The POSEIDON trial was a randomised, open-label, multi-centre, global, Phase III trial of Imfinzi plus platinum-based chemotherapy or Imfinzi, tremelimumab and chemotherapy versus chemotherapy alone in the 1st-line treatment of 1,013 patients with metastatic NSCLC.
The trial population included patients with either non-squamous or squamous disease and the full range of PD-L1 expression levels. POSEIDON excluded patients with certain epidermal growth factor receptor (EGFR) mutations or anaplastic lymphoma kinase (ALK) fusions.
In the experimental arms, patients were treated with a flat dose of 1,500mg of Imfinzi with up to four cycles of chemotherapy once every three weeks or Imfinzi and 75mg of tremelimumab with chemotherapy, followed by maintenance treatment with Imfinzi, or Imfinzi and one dose of tremelimumab on a once-every-four-weeks dosing schedule.
In comparison, the control arm allowed up to six cycles of chemotherapy. Pemetrexed maintenance treatment was allowed in all arms in patients with non-squamous disease if given during the induction phase.
Nearly all patients with non-squamous disease (95.5%) had pemetrexed and platinum, while the majority of patients with squamous disease receiving chemotherapy (88.3%) received gemcitabine and platinum.

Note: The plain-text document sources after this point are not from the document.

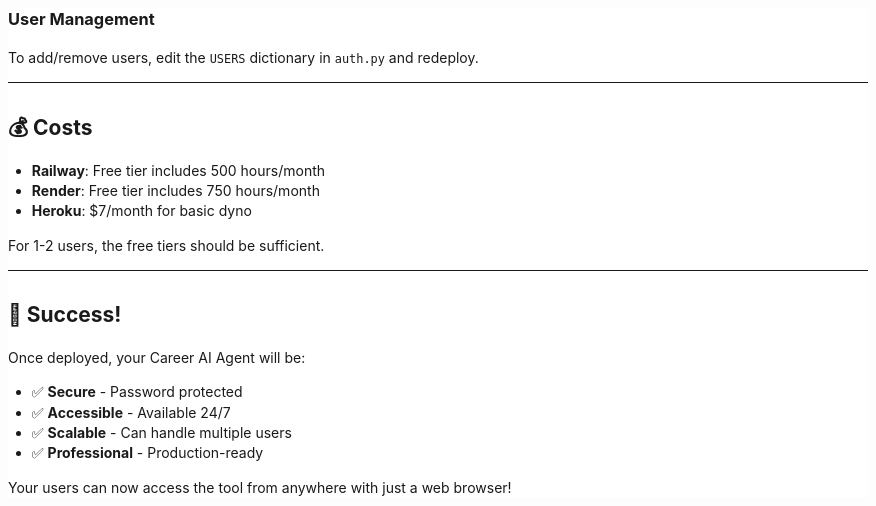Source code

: ### **User Management**

To add/remove users, edit the `USERS` dictionary in `auth.py` and redeploy.

---

## 💰 **Costs**

- **Railway**: Free tier includes 500 hours/month
- **Render**: Free tier includes 750 hours/month
- **Heroku**: $7/month for basic dyno

For 1-2 users, the free tiers should be sufficient.

---

## 🎉 **Success!**

Once deployed, your Career AI Agent will be:
- ✅ **Secure** - Password protected
- ✅ **Accessible** - Available 24/7
- ✅ **Scalable** - Can handle multiple users
- ✅ **Professional** - Production-ready

Your users can now access the tool from anywhere with just a web browser!

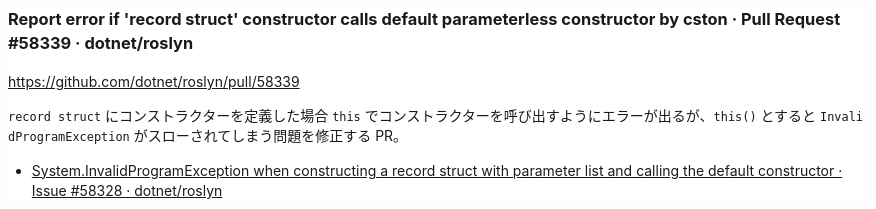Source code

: ### Report error if 'record struct' constructor calls default parameterless constructor by cston · Pull Request #58339 · dotnet/roslyn
https://github.com/dotnet/roslyn/pull/58339

`record struct` にコンストラクターを定義した場合 `this` でコンストラクターを呼び出すようにエラーが出るが、`this()` とすると `InvalidProgramException` がスローされてしまう問題を修正する PR。

- [System.InvalidProgramException when constructing a record struct with parameter list and calling the default constructor · Issue #58328 · dotnet/roslyn](https://github.com/dotnet/roslyn/issues/58328)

Primary endpoints included PFS and OS for the Imfinzi plus chemotherapy arm. Key secondary endpoints included PFS and OS in the Imfinzi plus tremelimumab and chemotherapy arm.
As both PFS endpoints were met for Imfinzi plus chemotherapy and Imfinzi, tremelimumab and chemotherapy, the prespecified statistical analysis plan allowed for testing OS in the Imfinzi plus tremelimumab and chemotherapy arm.
The trial was conducted in more than 150 centres across 18 countries, including the US, Europe, South America, Asia and South Africa.”